Small wonders

Small wonders

Sake and Japanese tapas bring nirvana in North County

By Candice Woo

Yumeya
1246 N Coast
Highway 101
Encinitas
760-633-4288

Toward the end of our dinner at Yumeya, my two friends, beaming from the aftereffects of good food and enhanced by a couple drinks, turned to me and declared it their new favorite restaurant. It might be mine, too. I have a soft spot for cozy, neighborhood places, even if I’m just an interloper in the area for a meal.

We walked in on a Saturday night and every table in the tiny room was filled, but Yuka, one of the family members that owns and runs the restaurant (Mom and Dad are in the kitchen) poured us a glass of her grandfather’s favorite sake and some Echigo beer and found us three seats at the small sushi bar converted into a communal dining space.

Eating at a bar is, of course, commonplace in Japanese restaurants, but I wish that other types of restaurants would employ it as well, for the connection it creates between you, the person serving or cooking your food and the people who are eating around you.

Yumeya serves ippin ryori, or small à la carte plates akin to tapas, that vary with the seasons. It’s the kind of menu that’s suited perfectly to someone with a bit of food-attention-deficit disorder; a bite or two of one dish and then on to the next flavor. Most of the items are traditional, though the restaurant does incorporate a few unconventional elements, offering brown rice sushi rolls and a reggae soundtrack.

We started off with our first round of tastes, a cucumber and seaweed salad in a brown-rice vinaigrette that perked up our palate and clean-tasting slices of albacore carpaccio, each topped with a dot of siracha sauce. Next came takoyaki, the best version I’ve tried, molten-centered savory fritters that each hide a treasure of octopus at its core and fried discs of sweet potato, soft and warm, with a mayonnaise dipping sauce flavored with ume, an Asian plum.

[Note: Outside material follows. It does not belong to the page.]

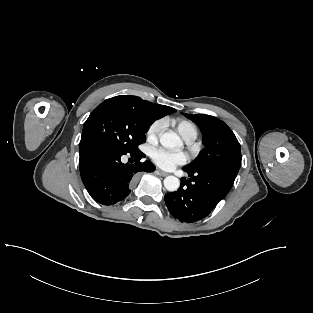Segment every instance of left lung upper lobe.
<instances>
[{"instance_id":"5c2ea615","label":"left lung upper lobe","mask_w":313,"mask_h":313,"mask_svg":"<svg viewBox=\"0 0 313 313\" xmlns=\"http://www.w3.org/2000/svg\"><path fill=\"white\" fill-rule=\"evenodd\" d=\"M195 122L203 134L205 148L190 164L189 171L221 169L238 173L241 167L240 144L232 130L220 119L204 114H185Z\"/></svg>"}]
</instances>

The restaurant’s back wall is lined with sake bottles, and the sake menu is pages long, so we asked Katsu, another family member, to help us choose a few to sample. He put together two sake flights and gave us a little sake education along the way. Sake is rated according to how thoroughly the rice grain is milled before the sakes are brewed, so super-premium sakes, called junmai daiginjo, are dryer and more delicate tasting while sakes that have a heavier rice flavor are made from less-milled rice.

The selections he brought ran the gamut, and he was patient to explain the origin and characteristics of every sake before we each took a sip. Each sake glass was more beautiful than the next, some sitting on squat, cobalt-blue bases, some resembling doll teacups made of thin glass and others shaped like mini champagne glasses, tinted pink.

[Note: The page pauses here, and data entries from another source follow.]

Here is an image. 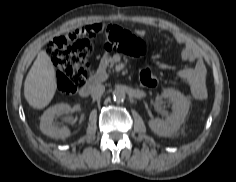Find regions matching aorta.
<instances>
[{
    "mask_svg": "<svg viewBox=\"0 0 236 182\" xmlns=\"http://www.w3.org/2000/svg\"><path fill=\"white\" fill-rule=\"evenodd\" d=\"M112 95H113V99L118 102L124 101V99L126 97V93H125L124 89H122V88L114 89Z\"/></svg>",
    "mask_w": 236,
    "mask_h": 182,
    "instance_id": "1",
    "label": "aorta"
}]
</instances>
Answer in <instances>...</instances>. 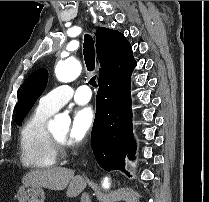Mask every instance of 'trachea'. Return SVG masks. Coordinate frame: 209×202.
I'll use <instances>...</instances> for the list:
<instances>
[{
  "label": "trachea",
  "instance_id": "trachea-1",
  "mask_svg": "<svg viewBox=\"0 0 209 202\" xmlns=\"http://www.w3.org/2000/svg\"><path fill=\"white\" fill-rule=\"evenodd\" d=\"M83 55L84 61L89 72L94 71L95 69V48L94 41L90 35H85L83 43ZM90 85L97 87L96 75H93L89 81Z\"/></svg>",
  "mask_w": 209,
  "mask_h": 202
}]
</instances>
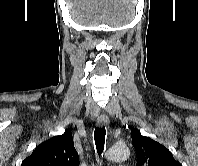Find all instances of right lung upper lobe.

My inner girl was in pretty-things heaven. My favorite sake turned out to be ginyu shizuku, a crisp, smooth and slightly floral variety, and Katsu kindly wrote down both the Romanized and Japanese spelling of the name so I’d be able to find it again. He also made the perfectly constructed, miniature origami paper cranes that decorated our place settings. We were tempted to take them home but decided against it, to spare him from having to make three new ones.

Ready for another round of food, we ordered potato croquettes, filled with curried vegetables and perfectly fried with a crunchy panko crumb shell, and baked bay scallops with shimeji mushrooms. The scallops were pencil-eraser-size and scarce, but the mushrooms were delicious, meaty-textured and slightly briny. The kurobuta pork sausage, homemade by the family’s friend, was sold out, so we instead got thin and tender slices of pork in a ginger teriyaki and a deliciously rich, miso-marinated black cod. I’d heard that the udon noodles here were homemade, so we finished with some tempura udon. The tempura was great, but the noodles were astonishing. These were not the mushy things I’m used to but have a nice chewy pull and consistency.

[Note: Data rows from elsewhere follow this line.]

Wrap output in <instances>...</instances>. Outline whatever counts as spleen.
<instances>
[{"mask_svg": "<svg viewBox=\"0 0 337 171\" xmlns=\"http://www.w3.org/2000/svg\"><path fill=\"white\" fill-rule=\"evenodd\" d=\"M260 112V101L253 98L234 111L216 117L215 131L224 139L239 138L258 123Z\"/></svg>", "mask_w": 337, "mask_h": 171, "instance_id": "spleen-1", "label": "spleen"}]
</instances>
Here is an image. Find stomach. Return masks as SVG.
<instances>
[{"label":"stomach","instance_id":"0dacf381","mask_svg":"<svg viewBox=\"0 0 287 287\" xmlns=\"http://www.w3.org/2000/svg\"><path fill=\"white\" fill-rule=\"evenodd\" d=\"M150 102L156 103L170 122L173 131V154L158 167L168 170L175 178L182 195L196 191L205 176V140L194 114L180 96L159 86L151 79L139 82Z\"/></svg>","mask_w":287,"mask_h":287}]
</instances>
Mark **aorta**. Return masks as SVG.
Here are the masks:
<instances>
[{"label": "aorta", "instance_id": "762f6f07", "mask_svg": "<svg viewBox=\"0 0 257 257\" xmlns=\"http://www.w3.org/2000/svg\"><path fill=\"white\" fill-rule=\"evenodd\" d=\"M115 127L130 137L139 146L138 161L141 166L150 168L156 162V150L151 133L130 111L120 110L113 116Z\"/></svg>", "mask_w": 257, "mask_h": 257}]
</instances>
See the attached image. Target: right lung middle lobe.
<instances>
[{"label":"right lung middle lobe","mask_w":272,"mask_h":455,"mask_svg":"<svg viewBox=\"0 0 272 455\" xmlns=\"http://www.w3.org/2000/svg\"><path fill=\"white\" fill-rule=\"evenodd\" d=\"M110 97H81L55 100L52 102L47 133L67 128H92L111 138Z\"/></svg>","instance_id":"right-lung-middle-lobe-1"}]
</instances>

With dessert, a wiggly square of almond tofu in lemon honey syrup, we each ordered one more glass of sake, which Yuka poured into a glass set into a saucer. She purposely poured so that the sake overflowed, filling the saucer below, and told us that this is a customary gesture of hospitality and respect. For good luck, we must first drink without picking up the cup, so we all leaned down to take a sip and felt honored.